■ What to do ■
Please reproduce every line of the material below word for word, keeping each original language, spelling, punctuation and line break in the same order.

============

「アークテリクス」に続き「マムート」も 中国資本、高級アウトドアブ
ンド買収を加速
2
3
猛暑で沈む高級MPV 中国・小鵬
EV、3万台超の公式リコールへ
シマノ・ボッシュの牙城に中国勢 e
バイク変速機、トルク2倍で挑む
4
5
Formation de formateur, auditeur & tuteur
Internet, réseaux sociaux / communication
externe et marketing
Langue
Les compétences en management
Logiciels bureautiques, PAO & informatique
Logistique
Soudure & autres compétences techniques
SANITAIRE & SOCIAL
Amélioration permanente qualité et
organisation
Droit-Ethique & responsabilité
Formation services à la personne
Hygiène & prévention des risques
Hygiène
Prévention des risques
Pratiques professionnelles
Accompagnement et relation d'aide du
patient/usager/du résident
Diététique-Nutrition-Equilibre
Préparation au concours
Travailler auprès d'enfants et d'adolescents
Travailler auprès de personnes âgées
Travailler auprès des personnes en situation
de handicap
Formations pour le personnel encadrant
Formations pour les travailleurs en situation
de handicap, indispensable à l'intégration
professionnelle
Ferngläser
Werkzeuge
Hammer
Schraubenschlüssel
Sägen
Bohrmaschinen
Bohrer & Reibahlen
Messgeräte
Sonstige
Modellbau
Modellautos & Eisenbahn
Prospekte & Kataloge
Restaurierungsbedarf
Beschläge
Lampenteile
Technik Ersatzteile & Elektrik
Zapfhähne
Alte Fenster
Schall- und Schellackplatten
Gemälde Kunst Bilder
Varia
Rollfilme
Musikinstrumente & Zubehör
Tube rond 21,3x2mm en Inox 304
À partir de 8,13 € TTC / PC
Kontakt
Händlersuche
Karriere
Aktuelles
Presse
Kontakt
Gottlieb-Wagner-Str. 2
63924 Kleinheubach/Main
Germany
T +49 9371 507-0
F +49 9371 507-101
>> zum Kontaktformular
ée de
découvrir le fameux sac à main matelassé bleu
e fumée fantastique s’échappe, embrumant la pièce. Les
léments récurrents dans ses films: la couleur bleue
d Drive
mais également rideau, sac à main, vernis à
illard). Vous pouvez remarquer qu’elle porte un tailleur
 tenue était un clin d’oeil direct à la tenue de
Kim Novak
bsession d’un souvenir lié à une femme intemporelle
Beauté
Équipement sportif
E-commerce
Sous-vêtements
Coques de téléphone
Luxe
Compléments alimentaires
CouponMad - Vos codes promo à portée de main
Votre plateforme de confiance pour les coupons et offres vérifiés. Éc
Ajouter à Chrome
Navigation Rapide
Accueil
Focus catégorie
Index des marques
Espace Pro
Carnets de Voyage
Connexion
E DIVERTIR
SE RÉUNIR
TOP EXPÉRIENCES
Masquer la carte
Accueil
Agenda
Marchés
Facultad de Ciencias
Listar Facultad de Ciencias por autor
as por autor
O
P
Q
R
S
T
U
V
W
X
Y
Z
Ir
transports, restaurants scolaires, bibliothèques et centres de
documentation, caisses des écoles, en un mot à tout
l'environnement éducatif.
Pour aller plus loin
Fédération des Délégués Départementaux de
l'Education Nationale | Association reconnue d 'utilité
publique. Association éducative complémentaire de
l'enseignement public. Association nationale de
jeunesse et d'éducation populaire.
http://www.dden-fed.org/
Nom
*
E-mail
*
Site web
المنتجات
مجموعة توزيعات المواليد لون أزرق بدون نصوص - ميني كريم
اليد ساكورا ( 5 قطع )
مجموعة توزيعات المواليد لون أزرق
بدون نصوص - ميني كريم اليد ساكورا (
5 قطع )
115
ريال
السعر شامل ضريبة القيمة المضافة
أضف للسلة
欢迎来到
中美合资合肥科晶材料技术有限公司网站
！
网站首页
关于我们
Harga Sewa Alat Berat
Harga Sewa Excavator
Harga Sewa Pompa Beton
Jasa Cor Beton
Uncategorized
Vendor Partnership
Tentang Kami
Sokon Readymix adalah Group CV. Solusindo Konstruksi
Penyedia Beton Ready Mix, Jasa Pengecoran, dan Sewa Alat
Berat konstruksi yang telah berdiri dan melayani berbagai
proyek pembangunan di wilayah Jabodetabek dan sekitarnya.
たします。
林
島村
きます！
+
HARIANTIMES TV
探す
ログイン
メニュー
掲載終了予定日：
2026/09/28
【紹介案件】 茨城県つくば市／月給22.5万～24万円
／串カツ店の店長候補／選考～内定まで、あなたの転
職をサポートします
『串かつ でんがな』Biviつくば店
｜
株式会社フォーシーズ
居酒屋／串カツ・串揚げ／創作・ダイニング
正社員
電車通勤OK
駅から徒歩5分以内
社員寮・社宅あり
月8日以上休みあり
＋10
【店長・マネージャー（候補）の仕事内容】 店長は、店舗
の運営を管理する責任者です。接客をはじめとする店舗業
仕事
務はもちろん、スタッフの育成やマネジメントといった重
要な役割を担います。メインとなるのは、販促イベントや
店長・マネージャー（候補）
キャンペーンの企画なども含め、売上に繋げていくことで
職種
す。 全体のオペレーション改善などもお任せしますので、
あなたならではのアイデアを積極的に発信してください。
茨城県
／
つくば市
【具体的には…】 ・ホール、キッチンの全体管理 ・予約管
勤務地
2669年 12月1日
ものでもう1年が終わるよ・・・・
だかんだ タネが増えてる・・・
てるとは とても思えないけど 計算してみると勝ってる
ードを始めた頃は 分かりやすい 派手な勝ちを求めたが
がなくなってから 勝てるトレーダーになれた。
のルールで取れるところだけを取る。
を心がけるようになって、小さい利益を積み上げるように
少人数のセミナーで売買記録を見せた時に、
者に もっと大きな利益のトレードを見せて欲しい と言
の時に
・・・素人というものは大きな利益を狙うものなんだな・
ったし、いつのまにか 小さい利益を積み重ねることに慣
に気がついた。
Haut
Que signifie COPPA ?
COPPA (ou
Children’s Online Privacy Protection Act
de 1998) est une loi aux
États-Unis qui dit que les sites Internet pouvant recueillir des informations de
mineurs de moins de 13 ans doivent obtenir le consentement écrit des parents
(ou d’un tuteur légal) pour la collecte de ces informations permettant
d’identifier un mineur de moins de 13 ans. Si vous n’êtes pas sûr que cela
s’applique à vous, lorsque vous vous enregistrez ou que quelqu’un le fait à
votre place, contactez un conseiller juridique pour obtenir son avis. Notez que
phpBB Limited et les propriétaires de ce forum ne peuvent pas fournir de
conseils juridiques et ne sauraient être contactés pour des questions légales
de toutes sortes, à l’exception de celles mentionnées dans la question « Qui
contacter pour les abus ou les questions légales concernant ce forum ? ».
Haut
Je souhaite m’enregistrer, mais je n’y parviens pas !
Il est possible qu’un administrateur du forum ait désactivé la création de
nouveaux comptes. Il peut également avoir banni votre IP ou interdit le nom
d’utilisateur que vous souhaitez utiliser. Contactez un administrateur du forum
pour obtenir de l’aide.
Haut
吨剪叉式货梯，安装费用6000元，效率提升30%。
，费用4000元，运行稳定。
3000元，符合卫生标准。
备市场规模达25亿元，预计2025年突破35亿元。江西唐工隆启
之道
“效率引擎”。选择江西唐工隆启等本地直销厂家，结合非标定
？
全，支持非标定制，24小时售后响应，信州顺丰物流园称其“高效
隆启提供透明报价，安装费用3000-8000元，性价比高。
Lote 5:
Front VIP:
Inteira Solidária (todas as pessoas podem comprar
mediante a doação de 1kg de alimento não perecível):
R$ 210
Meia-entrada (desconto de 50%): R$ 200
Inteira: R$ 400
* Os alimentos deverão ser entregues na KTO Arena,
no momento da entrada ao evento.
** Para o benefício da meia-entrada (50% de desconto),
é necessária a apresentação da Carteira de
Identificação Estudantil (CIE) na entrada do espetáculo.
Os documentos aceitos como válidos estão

============

■ Result below ■
「アークテリクス」に続き「マムート」も 中国資本、高級アウトドアブ
ンド買収を加速
2
3
猛暑で沈む高級MPV 中国・小鵬
EV、3万台超の公式リコールへ
シマノ・ボッシュの牙城に中国勢 e
バイク変速機、トルク2倍で挑む
4
5
Formation de formateur, auditeur & tuteur
Internet, réseaux sociaux / communication
externe et marketing
Langue
Les compétences en management
Logiciels bureautiques, PAO & informatique
Logistique
Soudure & autres compétences techniques
SANITAIRE & SOCIAL
Amélioration permanente qualité et
organisation
Droit-Ethique & responsabilité
Formation services à la personne
Hygiène & prévention des risques
Hygiène
Prévention des risques
Pratiques professionnelles
Accompagnement et relation d'aide du
patient/usager/du résident
Diététique-Nutrition-Equilibre
Préparation au concours
Travailler auprès d'enfants et d'adolescents
Travailler auprès de personnes âgées
Travailler auprès des personnes en situation
de handicap
Formations pour le personnel encadrant
Formations pour les travailleurs en situation
de handicap, indispensable à l'intégration
professionnelle
Ferngläser
Werkzeuge
Hammer
Schraubenschlüssel
Sägen
Bohrmaschinen
Bohrer & Reibahlen
Messgeräte
Sonstige
Modellbau
Modellautos & Eisenbahn
Prospekte & Kataloge
Restaurierungsbedarf
Beschläge
Lampenteile
Technik Ersatzteile & Elektrik
Zapfhähne
Alte Fenster
Schall- und Schellackplatten
Gemälde Kunst Bilder
Varia
Rollfilme
Musikinstrumente & Zubehör
Tube rond 21,3x2mm en Inox 304
À partir de 8,13 € TTC / PC
Kontakt
Händlersuche
Karriere
Aktuelles
Presse
Kontakt
Gottlieb-Wagner-Str. 2
63924 Kleinheubach/Main
Germany
T +49 9371 507-0
F +49 9371 507-101
>> zum Kontaktformular
ée de
découvrir le fameux sac à main matelassé bleu
e fumée fantastique s’échappe, embrumant la pièce. Les
léments récurrents dans ses films: la couleur bleue
d Drive
mais également rideau, sac à main, vernis à
illard). Vous pouvez remarquer qu’elle porte un tailleur
 tenue était un clin d’oeil direct à la tenue de
Kim Novak
bsession d’un souvenir lié à une femme intemporelle
Beauté
Équipement sportif
E-commerce
Sous-vêtements
Coques de téléphone
Luxe
Compléments alimentaires
CouponMad - Vos codes promo à portée de main
Votre plateforme de confiance pour les coupons et offres vérifiés. Éc
Ajouter à Chrome
Navigation Rapide
Accueil
Focus catégorie
Index des marques
Espace Pro
Carnets de Voyage
Connexion
E DIVERTIR
SE RÉUNIR
TOP EXPÉRIENCES
Masquer la carte
Accueil
Agenda
Marchés
Facultad de Ciencias
Listar Facultad de Ciencias por autor
as por autor
O
P
Q
R
S
T
U
V
W
X
Y
Z
Ir
transports, restaurants scolaires, bibliothèques et centres de
documentation, caisses des écoles, en un mot à tout
l'environnement éducatif.
Pour aller plus loin
Fédération des Délégués Départementaux de
l'Education Nationale | Association reconnue d 'utilité
publique. Association éducative complémentaire de
l'enseignement public. Association nationale de
jeunesse et d'éducation populaire.
http://www.dden-fed.org/
Nom
*
E-mail
*
Site web
المنتجات
مجموعة توزيعات المواليد لون أزرق بدون نصوص - ميني كريم
اليد ساكورا ( 5 قطع )
مجموعة توزيعات المواليد لون أزرق
بدون نصوص - ميني كريم اليد ساكورا (
5 قطع )
115
ريال
السعر شامل ضريبة القيمة المضافة
أضف للسلة
欢迎来到
中美合资合肥科晶材料技术有限公司网站
！
网站首页
关于我们
Harga Sewa Alat Berat
Harga Sewa Excavator
Harga Sewa Pompa Beton
Jasa Cor Beton
Uncategorized
Vendor Partnership
Tentang Kami
Sokon Readymix adalah Group CV. Solusindo Konstruksi
Penyedia Beton Ready Mix, Jasa Pengecoran, dan Sewa Alat
Berat konstruksi yang telah berdiri dan melayani berbagai
proyek pembangunan di wilayah Jabodetabek dan sekitarnya.
たします。
林
島村
きます！
+
HARIANTIMES TV
探す
ログイン
メニュー
掲載終了予定日：
2026/09/28
【紹介案件】 茨城県つくば市／月給22.5万～24万円
／串カツ店の店長候補／選考～内定まで、あなたの転
職をサポートします
『串かつ でんがな』Biviつくば店
｜
株式会社フォーシーズ
居酒屋／串カツ・串揚げ／創作・ダイニング
正社員
電車通勤OK
駅から徒歩5分以内
社員寮・社宅あり
月8日以上休みあり
＋10
【店長・マネージャー（候補）の仕事内容】 店長は、店舗
の運営を管理する責任者です。接客をはじめとする店舗業
仕事
務はもちろん、スタッフの育成やマネジメントといった重
要な役割を担います。メインとなるのは、販促イベントや
店長・マネージャー（候補）
キャンペーンの企画なども含め、売上に繋げていくことで
職種
す。 全体のオペレーション改善などもお任せしますので、
あなたならではのアイデアを積極的に発信してください。
茨城県
／
つくば市
【具体的には…】 ・ホール、キッチンの全体管理 ・予約管
勤務地
2669年 12月1日
ものでもう1年が終わるよ・・・・
だかんだ タネが増えてる・・・
てるとは とても思えないけど 計算してみると勝ってる
ードを始めた頃は 分かりやすい 派手な勝ちを求めたが
がなくなってから 勝てるトレーダーになれた。
のルールで取れるところだけを取る。
を心がけるようになって、小さい利益を積み上げるように
少人数のセミナーで売買記録を見せた時に、
者に もっと大きな利益のトレードを見せて欲しい と言
の時に
・・・素人というものは大きな利益を狙うものなんだな・
ったし、いつのまにか 小さい利益を積み重ねることに慣
に気がついた。
Haut
Que signifie COPPA ?
COPPA (ou
Children’s Online Privacy Protection Act
de 1998) est une loi aux
États-Unis qui dit que les sites Internet pouvant recueillir des informations de
mineurs de moins de 13 ans doivent obtenir le consentement écrit des parents
(ou d’un tuteur légal) pour la collecte de ces informations permettant
d’identifier un mineur de moins de 13 ans. Si vous n’êtes pas sûr que cela
s’applique à vous, lorsque vous vous enregistrez ou que quelqu’un le fait à
votre place, contactez un conseiller juridique pour obtenir son avis. Notez que
phpBB Limited et les propriétaires de ce forum ne peuvent pas fournir de
conseils juridiques et ne sauraient être contactés pour des questions légales
de toutes sortes, à l’exception de celles mentionnées dans la question « Qui
contacter pour les abus ou les questions légales concernant ce forum ? ».
Haut
Je souhaite m’enregistrer, mais je n’y parviens pas !
Il est possible qu’un administrateur du forum ait désactivé la création de
nouveaux comptes. Il peut également avoir banni votre IP ou interdit le nom
d’utilisateur que vous souhaitez utiliser. Contactez un administrateur du forum
pour obtenir de l’aide.
Haut
吨剪叉式货梯，安装费用6000元，效率提升30%。
，费用4000元，运行稳定。
3000元，符合卫生标准。
备市场规模达25亿元，预计2025年突破35亿元。江西唐工隆启
之道
“效率引擎”。选择江西唐工隆启等本地直销厂家，结合非标定
？
全，支持非标定制，24小时售后响应，信州顺丰物流园称其“高效
隆启提供透明报价，安装费用3000-8000元，性价比高。
Lote 5:
Front VIP:
Inteira Solidária (todas as pessoas podem comprar
mediante a doação de 1kg de alimento não perecível):
R$ 210
Meia-entrada (desconto de 50%): R$ 200
Inteira: R$ 400
* Os alimentos deverão ser entregues na KTO Arena,
no momento da entrada ao evento.
** Para o benefício da meia-entrada (50% de desconto),
é necessária a apresentação da Carteira de
Identificação Estudantil (CIE) na entrada do espetáculo.
Os documentos aceitos como válidos estão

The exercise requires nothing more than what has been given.